Yeah, it is working great. I don't think the HF 2HP dust collector motor is a real 2HP. http://lumberjocks.com/newTim/blog/24379


----------



## Howie (May 25, 2010)

I have one that works really good on my Delta 1-1/2 HP DC,however it won't turn on my HF 2 HP. Not sure if it's the same model you have.


----------



## lew (Feb 13, 2008)

Mine just came and it works great on my Delta 1 1/2 dust collector.


----------



## richgreer (Dec 25, 2009)

I've had one for some time and it performs flawlessly on my Jet 1.5 hp dc.


----------



## Kentuk55 (Sep 21, 2010)

ok, thnx Tim. You've answered my questions that I asked on your other post… lol


----------



## jbertelson (Sep 26, 2009)

I had the 110 version, for my Delta 1.5hp DC. Worked great. Then I decided I had to convert the DC to 220V for household reasons, so I bought the 220 version, and it works great too. Had them nearly two years. The remotes are interchangeable, so now I have four, but one is enough. I carry it in my Carhartt's T- shirt pocket, clip the chain to the edge, and place it in the pocket so the button is facing out. I actuate it through my pocket material, that way nothing is dangling. The remote is in my pocket as I type this. Use it constantly.

Flawless…......


----------



## TechRedneck (Jul 30, 2010)

Had mine for over a year now. I'm very happy with it. It stays clipped to my work apron so I don't lose it. Highly recommended.


----------



## northwoodsman (Feb 22, 2008)

I have had mine for 4 years and it works fantastic.


----------



## REL (May 22, 2008)

I have a Delta 50-760 which is 1 1/2 HP machine. I'm on my second one. Mine is the Rockler 110 volt version. For some reson the area that receives the plug starts to melt and makes it impossible to remove the plug.

The second unit is over two years old and is still working.


----------



## bvdon (Feb 22, 2010)

I've had mine for about a year and works fine. Couldn't imagine doing without it.


----------



## Sawkerf (Dec 31, 2009)

I've used a similar remote in my shop for a couple of years. I keep one of the controllers at the table saw and the other at the SCMS station. I'm never more than a couple of steps from one of them.

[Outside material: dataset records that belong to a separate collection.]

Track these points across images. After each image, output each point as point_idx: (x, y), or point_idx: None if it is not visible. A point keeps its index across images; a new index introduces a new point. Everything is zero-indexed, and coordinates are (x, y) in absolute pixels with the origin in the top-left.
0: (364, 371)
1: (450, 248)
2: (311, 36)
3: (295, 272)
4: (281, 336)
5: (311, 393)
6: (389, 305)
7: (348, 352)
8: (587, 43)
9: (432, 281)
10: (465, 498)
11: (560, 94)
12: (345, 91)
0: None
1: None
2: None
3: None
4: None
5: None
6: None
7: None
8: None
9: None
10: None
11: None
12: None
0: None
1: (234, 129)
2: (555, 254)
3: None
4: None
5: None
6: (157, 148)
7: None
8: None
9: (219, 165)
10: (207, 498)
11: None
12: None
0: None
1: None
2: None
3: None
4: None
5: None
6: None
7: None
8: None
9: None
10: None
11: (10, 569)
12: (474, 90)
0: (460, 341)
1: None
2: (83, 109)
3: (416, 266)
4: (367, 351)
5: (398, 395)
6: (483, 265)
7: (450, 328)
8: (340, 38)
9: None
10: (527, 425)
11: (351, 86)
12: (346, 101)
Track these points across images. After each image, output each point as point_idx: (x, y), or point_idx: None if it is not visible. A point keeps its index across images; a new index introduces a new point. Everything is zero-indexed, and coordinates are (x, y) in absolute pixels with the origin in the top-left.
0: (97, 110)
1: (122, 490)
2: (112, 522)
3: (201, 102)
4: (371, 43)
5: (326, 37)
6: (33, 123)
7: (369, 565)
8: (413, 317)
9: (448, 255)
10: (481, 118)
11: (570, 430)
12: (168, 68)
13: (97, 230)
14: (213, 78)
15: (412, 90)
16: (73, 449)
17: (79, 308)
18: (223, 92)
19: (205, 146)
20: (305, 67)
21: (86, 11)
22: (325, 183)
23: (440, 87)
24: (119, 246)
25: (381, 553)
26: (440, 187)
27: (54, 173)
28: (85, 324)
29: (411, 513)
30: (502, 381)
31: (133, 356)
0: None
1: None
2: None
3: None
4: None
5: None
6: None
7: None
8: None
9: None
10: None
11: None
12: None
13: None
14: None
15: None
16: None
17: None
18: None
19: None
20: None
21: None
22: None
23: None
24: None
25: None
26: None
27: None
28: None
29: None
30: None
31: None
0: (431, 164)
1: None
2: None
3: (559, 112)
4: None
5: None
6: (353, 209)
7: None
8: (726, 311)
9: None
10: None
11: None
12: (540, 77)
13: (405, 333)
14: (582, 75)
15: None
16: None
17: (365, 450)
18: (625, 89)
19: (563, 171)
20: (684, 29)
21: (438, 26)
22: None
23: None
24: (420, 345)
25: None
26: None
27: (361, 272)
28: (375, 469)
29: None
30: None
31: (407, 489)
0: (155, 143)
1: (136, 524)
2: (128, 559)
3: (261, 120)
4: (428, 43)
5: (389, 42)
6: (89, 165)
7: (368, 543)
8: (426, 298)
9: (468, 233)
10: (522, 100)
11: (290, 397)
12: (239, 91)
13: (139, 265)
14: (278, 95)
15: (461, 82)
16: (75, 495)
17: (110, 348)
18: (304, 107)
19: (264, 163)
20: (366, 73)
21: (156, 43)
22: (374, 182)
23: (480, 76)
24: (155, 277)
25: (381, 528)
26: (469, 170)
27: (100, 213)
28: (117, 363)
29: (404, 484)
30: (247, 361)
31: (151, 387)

I had to upgrade to the 220v version when I went to 220v last year.


----------



## bobthebuilderinmichigan (Feb 6, 2010)

I guess, based on your experience, I'm going to get one of these to run my HF system. Hope it works!


----------



## bobthebuilderinmichigan (Feb 6, 2010)

I bought it and it works just fine. I love it!


----------